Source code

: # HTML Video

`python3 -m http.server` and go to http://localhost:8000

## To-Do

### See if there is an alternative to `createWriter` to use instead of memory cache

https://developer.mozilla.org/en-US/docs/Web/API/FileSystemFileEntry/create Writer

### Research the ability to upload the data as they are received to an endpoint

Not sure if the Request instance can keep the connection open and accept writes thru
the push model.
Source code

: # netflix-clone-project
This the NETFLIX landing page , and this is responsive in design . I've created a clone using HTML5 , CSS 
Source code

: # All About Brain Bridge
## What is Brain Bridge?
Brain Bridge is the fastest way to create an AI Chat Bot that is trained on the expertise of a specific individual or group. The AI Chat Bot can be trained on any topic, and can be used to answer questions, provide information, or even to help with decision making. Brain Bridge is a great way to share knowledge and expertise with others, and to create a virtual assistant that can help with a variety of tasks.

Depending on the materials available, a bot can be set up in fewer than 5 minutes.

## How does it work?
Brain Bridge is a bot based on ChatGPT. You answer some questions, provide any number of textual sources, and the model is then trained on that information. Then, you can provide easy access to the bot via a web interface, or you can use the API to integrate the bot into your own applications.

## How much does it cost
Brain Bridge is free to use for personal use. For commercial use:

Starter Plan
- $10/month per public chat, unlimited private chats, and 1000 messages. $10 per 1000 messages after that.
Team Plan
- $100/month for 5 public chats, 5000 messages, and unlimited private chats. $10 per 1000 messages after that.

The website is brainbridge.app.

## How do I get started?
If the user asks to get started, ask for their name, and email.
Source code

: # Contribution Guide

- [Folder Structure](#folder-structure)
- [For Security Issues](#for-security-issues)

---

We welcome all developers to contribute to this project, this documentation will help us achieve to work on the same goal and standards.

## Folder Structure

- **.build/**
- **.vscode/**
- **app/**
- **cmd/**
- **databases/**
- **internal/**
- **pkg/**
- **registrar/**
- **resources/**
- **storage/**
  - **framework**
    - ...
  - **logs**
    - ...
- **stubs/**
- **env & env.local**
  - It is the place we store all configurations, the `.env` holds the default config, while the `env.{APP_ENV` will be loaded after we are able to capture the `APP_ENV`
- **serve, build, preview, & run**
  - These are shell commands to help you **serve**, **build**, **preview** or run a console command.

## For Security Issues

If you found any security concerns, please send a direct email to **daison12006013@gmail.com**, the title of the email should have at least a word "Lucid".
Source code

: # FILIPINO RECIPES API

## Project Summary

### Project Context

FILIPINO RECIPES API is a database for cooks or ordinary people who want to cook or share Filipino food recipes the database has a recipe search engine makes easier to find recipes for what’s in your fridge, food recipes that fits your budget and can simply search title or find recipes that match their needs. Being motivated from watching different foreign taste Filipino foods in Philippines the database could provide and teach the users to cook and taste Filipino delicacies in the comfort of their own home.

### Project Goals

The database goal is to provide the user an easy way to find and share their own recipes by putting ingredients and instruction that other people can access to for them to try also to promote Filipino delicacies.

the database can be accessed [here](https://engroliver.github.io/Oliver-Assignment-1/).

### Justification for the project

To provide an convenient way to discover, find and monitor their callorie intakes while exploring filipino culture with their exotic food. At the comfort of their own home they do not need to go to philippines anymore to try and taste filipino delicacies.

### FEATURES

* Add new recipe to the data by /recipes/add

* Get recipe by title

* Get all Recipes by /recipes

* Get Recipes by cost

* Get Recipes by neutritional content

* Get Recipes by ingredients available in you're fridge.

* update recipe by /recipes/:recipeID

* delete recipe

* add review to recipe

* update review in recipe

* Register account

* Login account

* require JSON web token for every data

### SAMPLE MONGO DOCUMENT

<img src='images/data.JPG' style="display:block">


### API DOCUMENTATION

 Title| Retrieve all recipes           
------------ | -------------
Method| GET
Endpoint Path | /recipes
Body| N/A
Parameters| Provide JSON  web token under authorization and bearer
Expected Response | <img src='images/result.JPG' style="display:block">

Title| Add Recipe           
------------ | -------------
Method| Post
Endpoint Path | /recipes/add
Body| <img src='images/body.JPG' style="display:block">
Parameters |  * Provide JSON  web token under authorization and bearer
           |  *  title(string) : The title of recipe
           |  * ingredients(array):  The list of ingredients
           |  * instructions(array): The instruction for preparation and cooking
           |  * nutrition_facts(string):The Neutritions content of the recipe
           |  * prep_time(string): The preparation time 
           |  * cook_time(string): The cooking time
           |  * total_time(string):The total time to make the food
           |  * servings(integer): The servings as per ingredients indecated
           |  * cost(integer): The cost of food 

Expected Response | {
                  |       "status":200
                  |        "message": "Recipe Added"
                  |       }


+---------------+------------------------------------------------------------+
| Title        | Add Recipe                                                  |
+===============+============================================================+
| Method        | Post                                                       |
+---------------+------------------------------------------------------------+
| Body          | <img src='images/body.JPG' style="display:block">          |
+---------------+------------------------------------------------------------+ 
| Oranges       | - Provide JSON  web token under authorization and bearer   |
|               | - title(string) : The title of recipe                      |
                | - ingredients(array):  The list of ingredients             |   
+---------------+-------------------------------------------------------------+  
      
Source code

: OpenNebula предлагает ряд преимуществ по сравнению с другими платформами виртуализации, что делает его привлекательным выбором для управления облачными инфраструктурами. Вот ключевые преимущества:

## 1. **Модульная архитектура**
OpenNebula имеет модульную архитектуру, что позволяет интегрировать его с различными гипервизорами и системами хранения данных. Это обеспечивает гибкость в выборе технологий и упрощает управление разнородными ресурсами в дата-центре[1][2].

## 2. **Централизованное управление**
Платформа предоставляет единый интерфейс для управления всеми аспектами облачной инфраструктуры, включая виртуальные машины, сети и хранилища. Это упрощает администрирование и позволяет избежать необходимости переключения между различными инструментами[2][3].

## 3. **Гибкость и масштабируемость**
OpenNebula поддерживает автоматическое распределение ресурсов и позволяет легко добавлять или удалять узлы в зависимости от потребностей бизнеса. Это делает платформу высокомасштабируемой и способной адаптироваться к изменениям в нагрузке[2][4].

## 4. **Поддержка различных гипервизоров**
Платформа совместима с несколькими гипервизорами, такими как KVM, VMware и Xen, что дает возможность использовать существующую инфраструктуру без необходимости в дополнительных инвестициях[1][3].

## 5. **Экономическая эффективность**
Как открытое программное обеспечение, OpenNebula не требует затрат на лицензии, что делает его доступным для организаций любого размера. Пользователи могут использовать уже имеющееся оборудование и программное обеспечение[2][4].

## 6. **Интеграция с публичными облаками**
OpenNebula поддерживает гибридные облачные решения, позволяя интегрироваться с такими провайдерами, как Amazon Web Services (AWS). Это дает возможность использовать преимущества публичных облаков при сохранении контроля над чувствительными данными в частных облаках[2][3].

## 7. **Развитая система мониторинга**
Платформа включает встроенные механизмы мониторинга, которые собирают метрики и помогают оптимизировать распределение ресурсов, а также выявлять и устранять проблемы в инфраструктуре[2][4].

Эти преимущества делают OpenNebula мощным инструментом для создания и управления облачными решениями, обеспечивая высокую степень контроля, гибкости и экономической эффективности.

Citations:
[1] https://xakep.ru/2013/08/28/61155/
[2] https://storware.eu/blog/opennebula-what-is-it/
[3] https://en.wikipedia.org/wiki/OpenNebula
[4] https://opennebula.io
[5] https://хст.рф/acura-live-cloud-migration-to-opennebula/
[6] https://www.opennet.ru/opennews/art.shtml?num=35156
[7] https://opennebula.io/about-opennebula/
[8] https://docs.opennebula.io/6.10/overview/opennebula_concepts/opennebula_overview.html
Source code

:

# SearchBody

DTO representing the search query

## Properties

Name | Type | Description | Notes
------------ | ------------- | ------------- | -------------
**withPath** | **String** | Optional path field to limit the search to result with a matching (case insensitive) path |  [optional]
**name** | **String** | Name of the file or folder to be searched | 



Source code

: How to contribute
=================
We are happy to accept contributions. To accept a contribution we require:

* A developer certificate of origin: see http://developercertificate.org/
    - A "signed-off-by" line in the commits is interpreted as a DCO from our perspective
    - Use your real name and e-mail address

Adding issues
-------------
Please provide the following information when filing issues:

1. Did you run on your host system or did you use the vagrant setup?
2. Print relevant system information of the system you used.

——

*What you need to do*:
All lines in the listing above from the line containing "Method| Post" to the line containing "The cooking time", inclusive, should be retyped exactly; no other lines should appear.

*Output of the exercise*:
Method| Post
Endpoint Path | /recipes/add
Body| <img src='images/body.JPG' style="display:block">
Parameters |  * Provide JSON  web token under authorization and bearer
           |  *  title(string) : The title of recipe
           |  * ingredients(array):  The list of ingredients
           |  * instructions(array): The instruction for preparation and cooking
           |  * nutrition_facts(string):The Neutritions content of the recipe
           |  * prep_time(string): The preparation time 
           |  * cook_time(string): The cooking time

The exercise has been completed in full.